One of the most powerful things about Spotlight is that as the reporters and editors in the film (played by Michael Keaton, Mark Ruffalo, Rachel McAdams, John Slattery and Liev Schreiber) go deeper and deeper into the story, they realize how much sooner this story could have been uncovered. Leads from years earlier were ignored. The pieces were all there. The signs pointed to this for decades. Even those tasked with truth telling sometimes don’t push hard enough or soon enough, perhaps out of fear or apathy or a wish that it just couldn’t be true. The journalists see just how easily a society can ignore hidden evil if it chooses to. As Stanley Tucci’s character says, “If it takes a village to raise a child, it takes a village to abuse one.”

Yet the film doesn’t belabor this point or overcomplicate the morality of good and evil. And that’s refreshing. The Catholic Church and the pedophile priests are the unambiguous villains here, even if the journalist heroes aren’t overly idealized. This is not one of those movies that leaves you feeling depressed because EVERYONE is just so depraved and the world is an irredeemably awful place. This movie is sobering, to be sure, but also hopeful.

Spotlight is sobering for obvious reasons, vividly exposing the depravity of those who “say we have fellowship with him while we walk in darkness.” It’s also sobering because it sums up some of the main reasons people leave the church and even stop believing in God. If the leaders of God’s church turn out to be perpetrators of evil (“they didn’t pray for us; they preyed on us,” says one victim in the film), how could that God be trusted?

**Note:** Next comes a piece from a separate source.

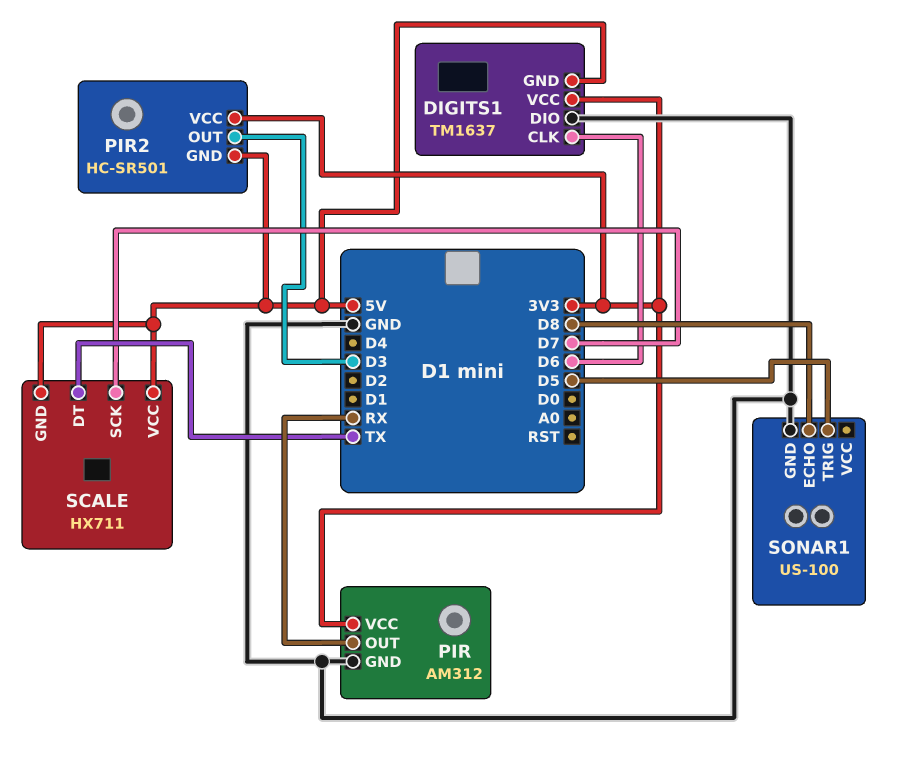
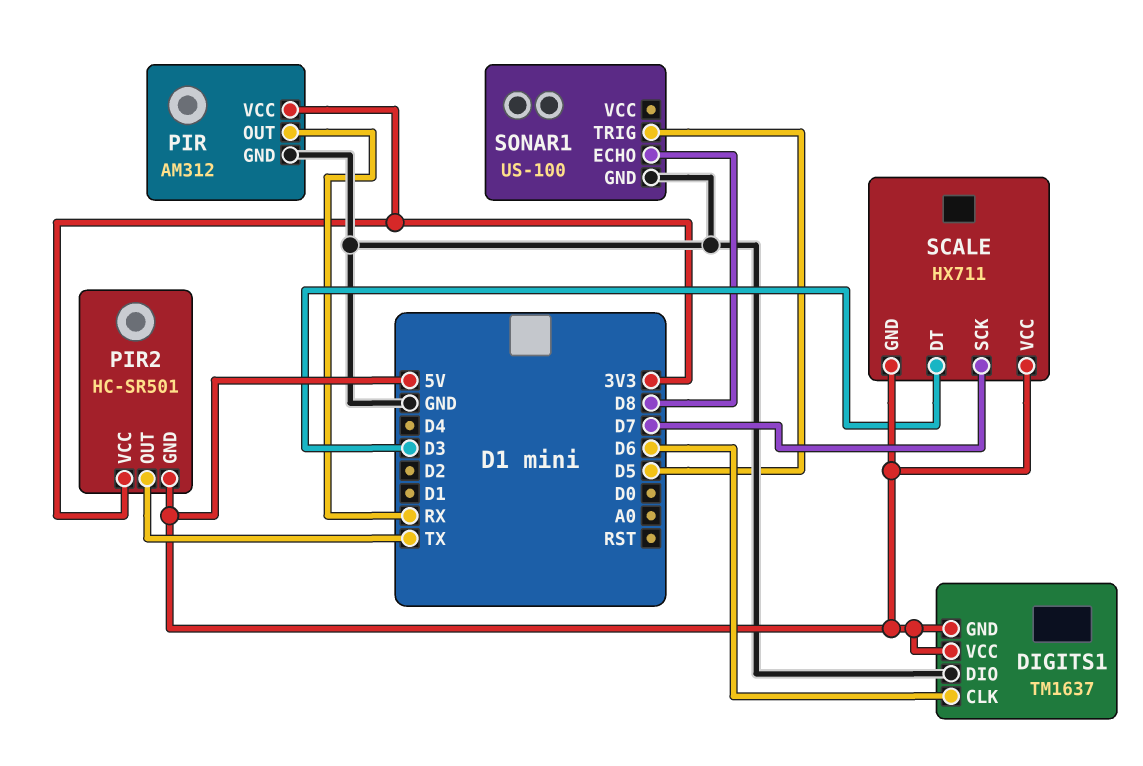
DIGITS1 pin VCC: 3V3 -> 5V
PIR2 pin OUT: D3 -> TX
SCALE pin DT: TX -> D3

One of the most effective subplots in the film concerns the steady erosion of faith as Globe reporter Mike Rezendes (Mark Ruffalo) digs deeper and uncovers more about the church abuse scandal. Indeed, it’s easy to see how something like this could turn a “lapsed Catholic” to a “no longer Catholic.”

Yet the film is also hopeful because it shows that evil can’t remain hidden forever. Lies are far less enduring than truth. Why? Because God created humans in his image: to seek truth, to fight for justice, to bring order out of chaos and light out of darkness.

By God’s common grace, even atheists can be the agents of good who expose sin and reform the church. Even the secular, “liberal media” can be used by God to advance his purposes. The Bible never suggests that only religious institutions or believers can do good or speak truth. Indeed, Scripture doesn’t hide from the fact that sometimes God’s people are no better (and often worse) than pagans: hypocrites, idolaters, sex offenders and so on. God has always used “outsiders” (e.g. the Assyrian or Babylonian empires) to expose and punish his people when they go astray. When God’s people do evil he is not afraid to shine the spotlight of shame on them. Far from a reason to lose my faith, that is a fact that makes me trust God more.